Work required
Set down, exactly as written, every line from the top of the records below to the line containing "она так сказала? Совершенно нелогично. Это", both ends included, and no others.

[Saved entries]
--------------------

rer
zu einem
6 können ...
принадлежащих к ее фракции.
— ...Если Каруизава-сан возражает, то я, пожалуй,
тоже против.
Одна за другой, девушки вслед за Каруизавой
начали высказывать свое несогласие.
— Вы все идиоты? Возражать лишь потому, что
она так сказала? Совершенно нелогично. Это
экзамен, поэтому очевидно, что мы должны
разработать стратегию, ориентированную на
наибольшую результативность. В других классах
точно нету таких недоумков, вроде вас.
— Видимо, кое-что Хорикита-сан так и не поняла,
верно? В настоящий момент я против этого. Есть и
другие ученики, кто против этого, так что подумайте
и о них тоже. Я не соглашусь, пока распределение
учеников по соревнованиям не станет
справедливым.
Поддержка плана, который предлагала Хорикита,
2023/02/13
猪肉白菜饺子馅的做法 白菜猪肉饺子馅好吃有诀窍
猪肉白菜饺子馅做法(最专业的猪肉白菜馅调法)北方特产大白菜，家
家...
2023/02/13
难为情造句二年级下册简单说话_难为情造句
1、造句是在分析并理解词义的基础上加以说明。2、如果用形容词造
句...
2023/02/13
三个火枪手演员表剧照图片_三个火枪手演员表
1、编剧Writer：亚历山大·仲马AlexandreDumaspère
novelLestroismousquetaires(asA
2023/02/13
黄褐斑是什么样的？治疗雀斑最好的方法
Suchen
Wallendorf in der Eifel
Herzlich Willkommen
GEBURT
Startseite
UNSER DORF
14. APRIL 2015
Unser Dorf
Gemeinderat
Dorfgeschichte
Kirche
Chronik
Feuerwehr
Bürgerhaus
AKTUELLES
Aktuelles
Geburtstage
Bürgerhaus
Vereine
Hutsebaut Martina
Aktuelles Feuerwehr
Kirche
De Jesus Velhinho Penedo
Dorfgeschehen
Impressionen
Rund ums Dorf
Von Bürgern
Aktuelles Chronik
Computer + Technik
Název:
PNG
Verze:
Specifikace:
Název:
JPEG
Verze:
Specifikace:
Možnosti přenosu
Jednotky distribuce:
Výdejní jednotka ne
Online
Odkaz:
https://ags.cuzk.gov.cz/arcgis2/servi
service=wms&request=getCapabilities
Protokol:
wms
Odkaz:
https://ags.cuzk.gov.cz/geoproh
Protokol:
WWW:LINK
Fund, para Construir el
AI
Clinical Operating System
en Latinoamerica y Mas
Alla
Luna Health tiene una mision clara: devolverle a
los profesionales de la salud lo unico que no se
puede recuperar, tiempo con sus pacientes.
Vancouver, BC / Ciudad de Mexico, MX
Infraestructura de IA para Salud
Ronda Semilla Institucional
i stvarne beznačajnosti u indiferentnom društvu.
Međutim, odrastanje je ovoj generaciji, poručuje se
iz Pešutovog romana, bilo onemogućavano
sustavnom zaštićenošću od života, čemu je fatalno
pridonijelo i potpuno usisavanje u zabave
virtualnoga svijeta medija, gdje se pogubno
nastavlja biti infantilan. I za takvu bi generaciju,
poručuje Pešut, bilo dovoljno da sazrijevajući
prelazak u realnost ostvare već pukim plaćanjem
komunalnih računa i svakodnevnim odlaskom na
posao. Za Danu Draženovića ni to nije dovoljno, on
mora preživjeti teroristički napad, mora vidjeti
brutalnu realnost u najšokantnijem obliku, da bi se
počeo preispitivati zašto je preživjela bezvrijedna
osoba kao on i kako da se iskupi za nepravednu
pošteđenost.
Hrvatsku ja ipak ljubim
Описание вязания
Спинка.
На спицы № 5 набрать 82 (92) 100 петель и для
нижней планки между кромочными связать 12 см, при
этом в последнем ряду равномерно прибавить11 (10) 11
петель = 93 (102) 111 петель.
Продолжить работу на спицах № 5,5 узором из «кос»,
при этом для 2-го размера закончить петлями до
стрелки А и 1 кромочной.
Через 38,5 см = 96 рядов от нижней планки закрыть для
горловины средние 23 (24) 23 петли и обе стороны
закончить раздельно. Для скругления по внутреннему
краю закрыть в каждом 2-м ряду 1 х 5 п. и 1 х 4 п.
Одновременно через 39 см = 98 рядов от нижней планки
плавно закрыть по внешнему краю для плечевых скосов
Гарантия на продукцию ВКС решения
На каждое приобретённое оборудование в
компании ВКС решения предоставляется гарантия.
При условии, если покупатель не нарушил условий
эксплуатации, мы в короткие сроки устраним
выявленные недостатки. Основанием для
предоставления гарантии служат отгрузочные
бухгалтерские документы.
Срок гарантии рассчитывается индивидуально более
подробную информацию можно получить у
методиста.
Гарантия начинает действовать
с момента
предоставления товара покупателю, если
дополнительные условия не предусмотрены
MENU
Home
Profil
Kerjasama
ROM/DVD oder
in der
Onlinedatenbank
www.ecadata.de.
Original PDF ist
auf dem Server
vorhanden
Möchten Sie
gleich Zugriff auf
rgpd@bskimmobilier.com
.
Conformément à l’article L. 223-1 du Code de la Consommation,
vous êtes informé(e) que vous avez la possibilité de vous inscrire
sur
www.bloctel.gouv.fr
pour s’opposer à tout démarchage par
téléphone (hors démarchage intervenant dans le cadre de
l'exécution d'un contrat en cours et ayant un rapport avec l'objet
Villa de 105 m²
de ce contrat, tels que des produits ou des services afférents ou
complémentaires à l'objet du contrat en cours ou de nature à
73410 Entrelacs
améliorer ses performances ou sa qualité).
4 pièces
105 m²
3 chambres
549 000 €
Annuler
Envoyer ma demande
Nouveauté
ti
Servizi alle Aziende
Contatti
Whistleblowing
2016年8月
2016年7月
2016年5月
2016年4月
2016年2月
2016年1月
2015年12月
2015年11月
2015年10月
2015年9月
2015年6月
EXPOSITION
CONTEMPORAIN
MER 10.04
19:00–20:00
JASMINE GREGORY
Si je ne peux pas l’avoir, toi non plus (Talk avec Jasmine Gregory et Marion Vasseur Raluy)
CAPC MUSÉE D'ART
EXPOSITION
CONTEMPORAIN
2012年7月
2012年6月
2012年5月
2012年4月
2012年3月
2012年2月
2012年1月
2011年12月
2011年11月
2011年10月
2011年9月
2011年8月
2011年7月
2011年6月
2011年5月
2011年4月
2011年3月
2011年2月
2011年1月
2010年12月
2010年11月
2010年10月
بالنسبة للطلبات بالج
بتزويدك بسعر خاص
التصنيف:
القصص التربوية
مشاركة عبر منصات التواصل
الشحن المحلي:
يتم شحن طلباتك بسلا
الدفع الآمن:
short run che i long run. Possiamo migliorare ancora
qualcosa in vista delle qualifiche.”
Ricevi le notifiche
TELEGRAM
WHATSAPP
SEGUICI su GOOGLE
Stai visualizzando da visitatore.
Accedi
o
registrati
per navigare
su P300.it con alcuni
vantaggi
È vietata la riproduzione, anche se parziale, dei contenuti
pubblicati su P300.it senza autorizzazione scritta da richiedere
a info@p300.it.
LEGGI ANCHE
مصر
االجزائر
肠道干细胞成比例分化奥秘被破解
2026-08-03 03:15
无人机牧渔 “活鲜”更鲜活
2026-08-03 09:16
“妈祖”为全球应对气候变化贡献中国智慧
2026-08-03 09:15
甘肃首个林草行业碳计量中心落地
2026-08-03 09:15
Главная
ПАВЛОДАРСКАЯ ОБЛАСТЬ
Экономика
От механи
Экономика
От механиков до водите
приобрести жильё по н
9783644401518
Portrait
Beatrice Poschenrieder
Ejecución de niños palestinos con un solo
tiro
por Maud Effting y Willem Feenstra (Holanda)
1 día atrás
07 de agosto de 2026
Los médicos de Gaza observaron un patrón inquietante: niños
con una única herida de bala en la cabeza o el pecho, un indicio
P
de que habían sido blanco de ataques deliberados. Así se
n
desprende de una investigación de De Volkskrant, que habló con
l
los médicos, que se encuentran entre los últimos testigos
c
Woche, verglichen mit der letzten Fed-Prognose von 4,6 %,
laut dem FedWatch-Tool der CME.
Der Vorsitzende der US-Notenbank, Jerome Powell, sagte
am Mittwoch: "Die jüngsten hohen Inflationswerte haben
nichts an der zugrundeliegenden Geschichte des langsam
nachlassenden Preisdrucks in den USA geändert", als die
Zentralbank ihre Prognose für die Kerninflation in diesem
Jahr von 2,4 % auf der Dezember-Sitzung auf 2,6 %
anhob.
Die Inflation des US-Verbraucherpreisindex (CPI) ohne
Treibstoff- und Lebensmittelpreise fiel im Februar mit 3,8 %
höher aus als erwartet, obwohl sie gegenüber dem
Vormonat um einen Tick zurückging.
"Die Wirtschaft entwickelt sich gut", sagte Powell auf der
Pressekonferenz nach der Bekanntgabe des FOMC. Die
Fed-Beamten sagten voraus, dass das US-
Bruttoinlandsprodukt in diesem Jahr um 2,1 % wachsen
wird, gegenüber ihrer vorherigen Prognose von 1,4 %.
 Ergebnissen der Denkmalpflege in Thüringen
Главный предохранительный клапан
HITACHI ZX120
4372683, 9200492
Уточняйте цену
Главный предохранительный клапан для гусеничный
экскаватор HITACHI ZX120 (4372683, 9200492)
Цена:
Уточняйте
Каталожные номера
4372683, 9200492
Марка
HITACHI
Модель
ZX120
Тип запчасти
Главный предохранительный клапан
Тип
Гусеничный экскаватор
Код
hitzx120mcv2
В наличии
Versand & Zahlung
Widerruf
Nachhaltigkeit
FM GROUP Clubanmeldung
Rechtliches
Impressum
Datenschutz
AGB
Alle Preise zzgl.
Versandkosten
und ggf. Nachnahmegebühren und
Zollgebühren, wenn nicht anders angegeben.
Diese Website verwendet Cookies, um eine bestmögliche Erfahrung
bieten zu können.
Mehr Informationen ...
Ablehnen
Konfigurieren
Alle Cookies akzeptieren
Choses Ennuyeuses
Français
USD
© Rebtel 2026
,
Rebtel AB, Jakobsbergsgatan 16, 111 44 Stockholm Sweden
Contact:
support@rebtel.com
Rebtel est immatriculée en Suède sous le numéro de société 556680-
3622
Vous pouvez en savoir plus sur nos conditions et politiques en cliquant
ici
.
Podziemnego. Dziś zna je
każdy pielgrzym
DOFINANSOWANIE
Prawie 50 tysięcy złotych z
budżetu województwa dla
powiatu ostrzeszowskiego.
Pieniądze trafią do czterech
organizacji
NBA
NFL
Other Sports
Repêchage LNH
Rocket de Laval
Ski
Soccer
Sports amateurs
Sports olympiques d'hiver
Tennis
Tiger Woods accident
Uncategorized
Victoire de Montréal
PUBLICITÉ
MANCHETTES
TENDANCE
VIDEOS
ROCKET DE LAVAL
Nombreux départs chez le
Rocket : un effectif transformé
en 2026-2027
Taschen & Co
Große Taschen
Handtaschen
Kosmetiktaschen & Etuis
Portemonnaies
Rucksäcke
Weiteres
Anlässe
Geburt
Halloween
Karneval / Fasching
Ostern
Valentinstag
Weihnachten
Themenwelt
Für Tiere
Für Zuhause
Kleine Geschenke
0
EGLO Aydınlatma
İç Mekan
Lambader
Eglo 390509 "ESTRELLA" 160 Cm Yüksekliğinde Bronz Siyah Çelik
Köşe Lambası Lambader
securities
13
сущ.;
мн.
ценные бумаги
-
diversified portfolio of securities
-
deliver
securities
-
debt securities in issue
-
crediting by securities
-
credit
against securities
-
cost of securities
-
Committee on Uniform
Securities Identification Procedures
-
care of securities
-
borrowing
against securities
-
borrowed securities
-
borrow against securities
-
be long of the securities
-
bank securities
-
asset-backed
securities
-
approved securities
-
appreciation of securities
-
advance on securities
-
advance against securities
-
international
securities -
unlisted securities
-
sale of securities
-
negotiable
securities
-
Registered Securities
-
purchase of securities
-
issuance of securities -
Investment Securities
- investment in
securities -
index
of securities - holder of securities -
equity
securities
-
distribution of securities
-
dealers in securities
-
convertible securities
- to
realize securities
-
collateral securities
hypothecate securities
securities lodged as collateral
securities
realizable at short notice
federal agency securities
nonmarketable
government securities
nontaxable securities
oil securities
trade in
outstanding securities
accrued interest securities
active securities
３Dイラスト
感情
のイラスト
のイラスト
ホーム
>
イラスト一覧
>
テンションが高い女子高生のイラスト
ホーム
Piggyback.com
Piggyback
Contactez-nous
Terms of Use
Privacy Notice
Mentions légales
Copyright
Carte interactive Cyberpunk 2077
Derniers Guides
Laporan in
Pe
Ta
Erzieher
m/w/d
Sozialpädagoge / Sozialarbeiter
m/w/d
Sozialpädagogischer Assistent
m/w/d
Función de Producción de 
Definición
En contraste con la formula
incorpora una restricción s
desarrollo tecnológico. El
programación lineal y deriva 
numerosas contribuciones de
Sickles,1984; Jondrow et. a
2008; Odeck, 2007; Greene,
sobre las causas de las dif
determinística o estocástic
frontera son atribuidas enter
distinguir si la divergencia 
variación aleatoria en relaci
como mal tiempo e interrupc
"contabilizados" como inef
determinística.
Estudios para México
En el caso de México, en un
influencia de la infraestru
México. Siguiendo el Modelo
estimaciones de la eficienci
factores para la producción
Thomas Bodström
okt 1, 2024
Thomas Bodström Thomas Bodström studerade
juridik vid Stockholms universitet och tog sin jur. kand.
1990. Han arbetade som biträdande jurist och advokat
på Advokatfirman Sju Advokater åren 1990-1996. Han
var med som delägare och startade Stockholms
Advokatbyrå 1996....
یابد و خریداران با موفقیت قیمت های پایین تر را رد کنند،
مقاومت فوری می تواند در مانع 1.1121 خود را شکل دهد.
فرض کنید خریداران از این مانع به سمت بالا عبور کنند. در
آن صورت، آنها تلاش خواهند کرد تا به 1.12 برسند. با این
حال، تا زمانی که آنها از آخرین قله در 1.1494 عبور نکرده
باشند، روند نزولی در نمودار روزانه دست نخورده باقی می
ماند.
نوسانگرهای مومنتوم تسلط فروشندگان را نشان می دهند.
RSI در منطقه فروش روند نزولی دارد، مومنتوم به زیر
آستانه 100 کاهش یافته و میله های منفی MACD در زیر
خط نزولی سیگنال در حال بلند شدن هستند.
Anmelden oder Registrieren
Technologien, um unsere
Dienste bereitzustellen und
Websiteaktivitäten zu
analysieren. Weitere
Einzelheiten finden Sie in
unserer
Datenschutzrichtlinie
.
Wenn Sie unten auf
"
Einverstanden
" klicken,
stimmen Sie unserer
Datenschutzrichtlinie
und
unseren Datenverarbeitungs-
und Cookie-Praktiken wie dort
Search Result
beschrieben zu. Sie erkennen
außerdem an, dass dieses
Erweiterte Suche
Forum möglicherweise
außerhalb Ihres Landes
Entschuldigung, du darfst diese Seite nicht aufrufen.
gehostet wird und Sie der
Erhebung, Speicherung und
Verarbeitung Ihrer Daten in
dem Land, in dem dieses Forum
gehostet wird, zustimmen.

--------------------

Task result
rer
zu einem
6 können ...
принадлежащих к ее фракции.
— ...Если Каруизава-сан возражает, то я, пожалуй,
тоже против.
Одна за другой, девушки вслед за Каруизавой
начали высказывать свое несогласие.
— Вы все идиоты? Возражать лишь потому, что
она так сказала? Совершенно нелогично. Это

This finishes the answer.